NRPE1 accumulates in heterochromatin in an h1 mutant background:

A) Genome browser image showing increased NRPE1 enrichment in h1 over heterochromatic (long, H3K9me2 enriched) and not euchromatic (short, not H3K9me2 enriched) TEs. B) metaplot showing ChIP-seq enrichment of NRPE1 in WT vs. h1, and H1 occupancy in WT for reference (data from GSE122394), at short vs. long TEs. C) boxplot showing association between NRPE1 and TE length in WT and h1. wilcoxon rank sum test p-values indicated. D) As in B) for drm12 vs. cmt2 hypo CHH DMRs. E) Violin plot inlaid with boxplot showing enrichment of NRPE1 at TEs that overlap with H3K9me2 peaks, vs. TEs that do not, in WT vs. h1. Boxplot medians are shown in blue. Wilcoxon rank sum test p-values indicated. F) as in B) at euchromatic vs. heterochromatic TEs. G) Chromosomal plots showing NRPE1 enrichment in h1 as compared to WT, with pericentromeric regions denoted in grey.

RdDM does not reciprocally affect H1 localization:

A) Scatter plot showing H1 enrichment in WT vs. nrpe1 at euchromatic vs heterochromatic TEs. B) Metaplot showing H1 enrichment at NRPE1 peaks in WT vs. nrpe1 C) H1 and NRPE1 occupancy at ZF-DMS3 off target peaks. Upper panel: H1 occupancy in WT vs. ZF108-DMS3. Lower panel: NRPE1 occupancy in WT vs. ZF108-DMS3. Chromatin from the same sample was used for both H1 and NRPE1 ChIP-seq data, so the lower panel serves as a control showing that ZF108-DMS3 is recruited to these off-target regions in these samples, despite H1 localisation remaining unchanged. D) Same as C) at the subset of regions where CHH methylation is gained in ZF108-DMS3 (Liu et al 2018), indicating that the fully functioning RdDM pathway is recruited to these regions.

Major CG and CHG methylation gains in h1 are independent of RdDM:

A) Chromosomal view of DNA methylation levels (average of 10kb windows) in the genotypes indicated on chromosome 1. Y-axis indicates fraction methylation (0-1). B) Methylation level over heterochromatic TEs. Upper panel: methylation metaplots, Lower panel - kernel density plots. In the kernel density plots, the average methylation is calculated for each TE in both mutant and WT, then then the methylation difference is calculated. The plot shows the frequency density of TEs that gain/lose DNA methylation in the regions in the mutants indicated. C) Methylation level over euchromatic TEs. Upper panel: metaplots, Lower panel - kernel density plots (as above). Arrow highlights the gain in CHG methylation in the h1/nrpe1 double mutant, as compared to nrpe1 alone.

Overlap analysis of h1 hyper CHG DMRs with 96 methylation mutants:

A) Number of hypo vs hyper DMRs in genotype comparisons indicated. B) h1 hyper CHG DMR frequency density plot over Chromosomes 1-5. C) Similarity matrix based on pairwise overlapping scores (Co-Occurrence Statistics) of DMRs from 96 whole methylomes.. The labels on the right summarise the major functional categories of the methylation mutant genotypes in the cluster block. (individual genotypes are shown in Supplementary Figure 6). The colour scale represents the number of observed DMR overlaps between the pairwise comparison indicated over the number of overlaps expected by chance (DMRs randomly distributed throughout the genome). Red means highly enriched overlapping DMRs (similar genomic distribution), blue means highly non-overlapping (different genomic distribution) D) Zoomed in view of the cluster containing h1 hyper CHG DMRs C) (see blue box and arrow).

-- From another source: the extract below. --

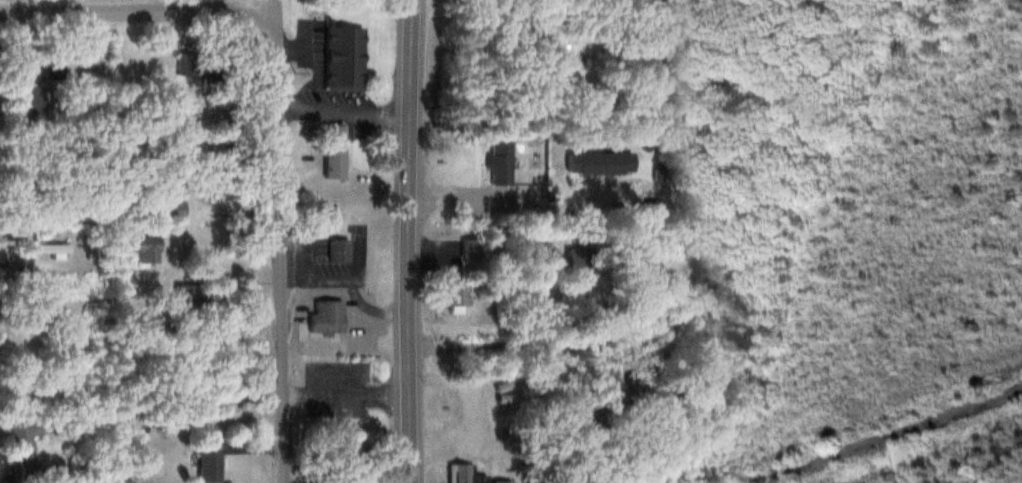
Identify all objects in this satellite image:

Patterns of NRPE1 re-localisation in h1 show corresponding methylation changes: A) Methylation metaplot in the genotypes indicated over regions of the genome that gain NRPE1 in h1. Arrow highlights the change in average CHH methylation in the h1/nrpe1 double mutant as compared to the single mutants. B) Methylation metaplot of the genotypes indicated over regions of the genome that lose NRPE1 in h1.

SUVH1 encroaches heterochromatin in an h1 mutant background:

A) Genome browser image showing SUVH1 re-localisation in h1 mirrors that of NRPE1. B-D) Boxplot inlaid violin plots showing SUVH1 enrichment in WT vs h1 at short vs long TEs (B), at euchromatic vs heterochromatic TEs (C) and at drm12 vs cmt2 hypo CHH DMRs (D).